A block of mass m = 3.20kg slides from rest a distance d down a frictionless incline at angle θ = 30.0° where it runs into a spring of spring constant 425 N/m. When the block momentarily stops, it has compressed the spring by 22.0 cm.

Question

A block of mass m = 3.20kg slides from rest a distance d down a frictionless incline at angle θ = 30.0° where it runs into a spring of spring constant 425 N/m. When the block momentarily stops, it has compressed the spring by 22.0 cm. 
(a) What is the distance d? 
I found this to be 0.436 meters. 
(b) What is the distance between the point of first contact and the point where the block's speed is greatest? 
I cannot figure this one out. I thought it would just be zero, but that answer isn't correct..

drwls · Accepted Answer

The block's speed is greatest when the acceleration (and net acting force down the incline) are zero. Let the displacement from the point of first contact be x.
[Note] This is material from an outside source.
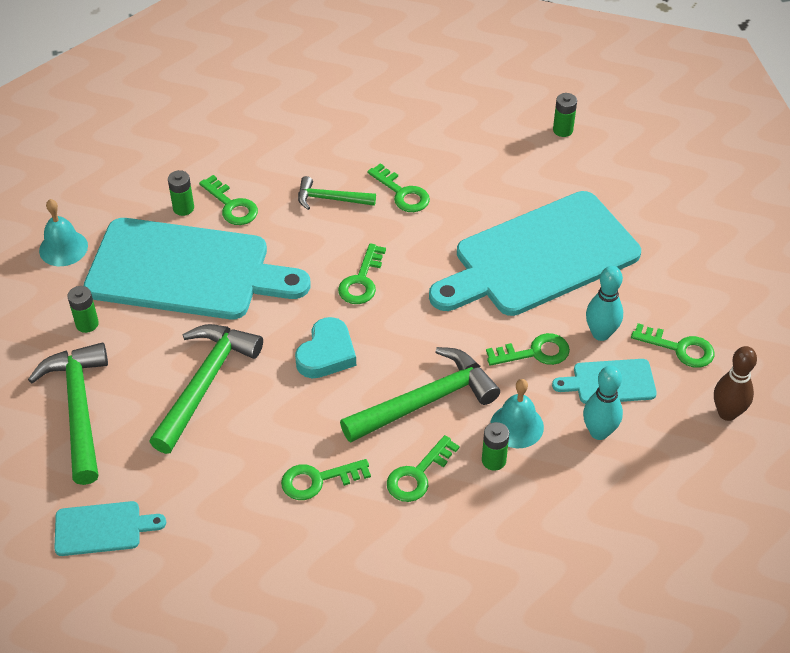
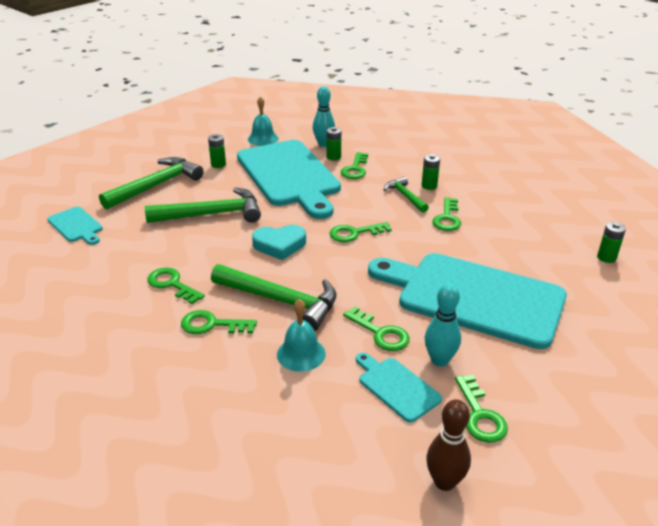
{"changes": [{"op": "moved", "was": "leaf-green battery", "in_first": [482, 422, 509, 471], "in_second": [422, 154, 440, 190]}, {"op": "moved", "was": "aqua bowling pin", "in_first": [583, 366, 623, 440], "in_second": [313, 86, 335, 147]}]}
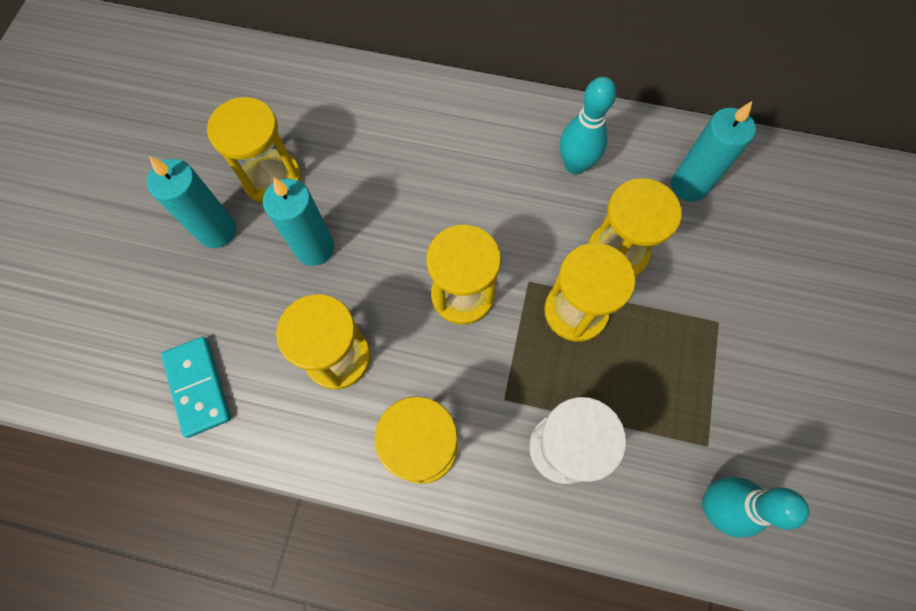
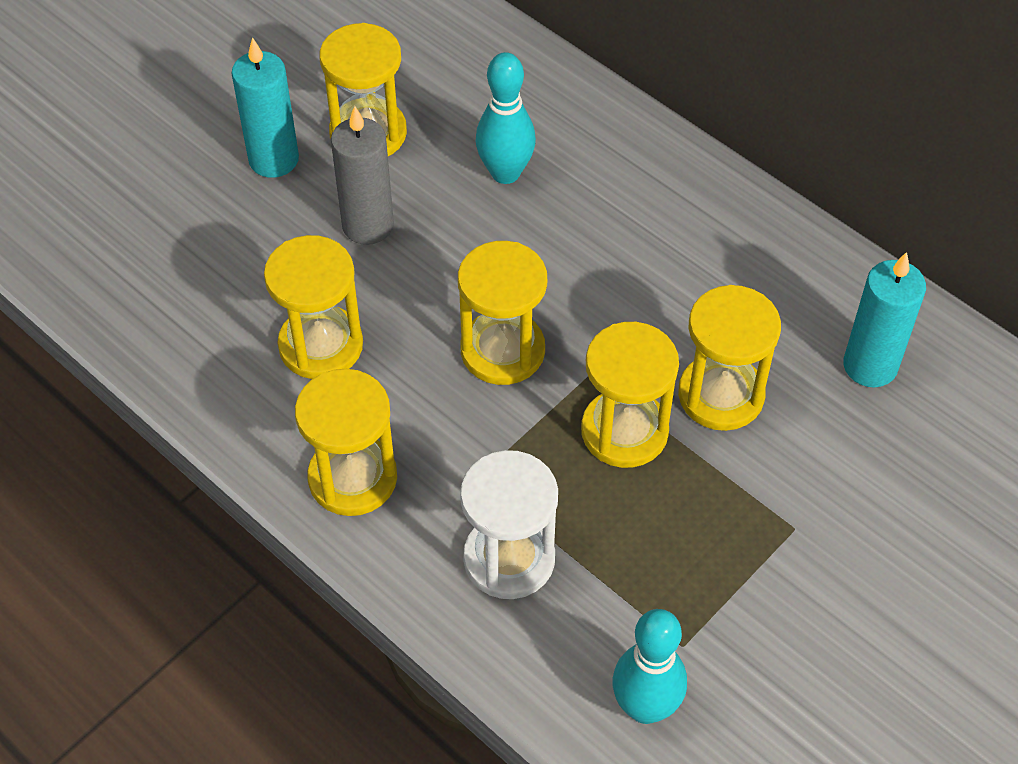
{"changes": [{"op": "removed", "was": "aqua domino piece", "in_first": [161, 337, 231, 438]}, {"op": "recoloured", "was": "aqua pillar candle", "now": "gray pillar candle", "in_first": [263, 178, 334, 266], "in_second": [331, 106, 394, 245]}, {"op": "moved", "was": "aqua bowling pin", "in_first": [560, 77, 616, 174], "in_second": [476, 52, 536, 184]}]}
Solve kx = M g (d + x)sin30

Anonymous · Answer

Okay, here is my work:
kx=Mg(d+x)sin30
425x=(3.2)(9.8)(.436+x)sin30
425x=15.68(.436+x)
425x=6.83648+15.68x
409.32x=6.83648
x=59.8729 m
And then, converted to cm (as required) would be 5987.29. Is this correct?

Anon2 · Answer

your explanation is quite inadequate and lacking, "drwls". sigh.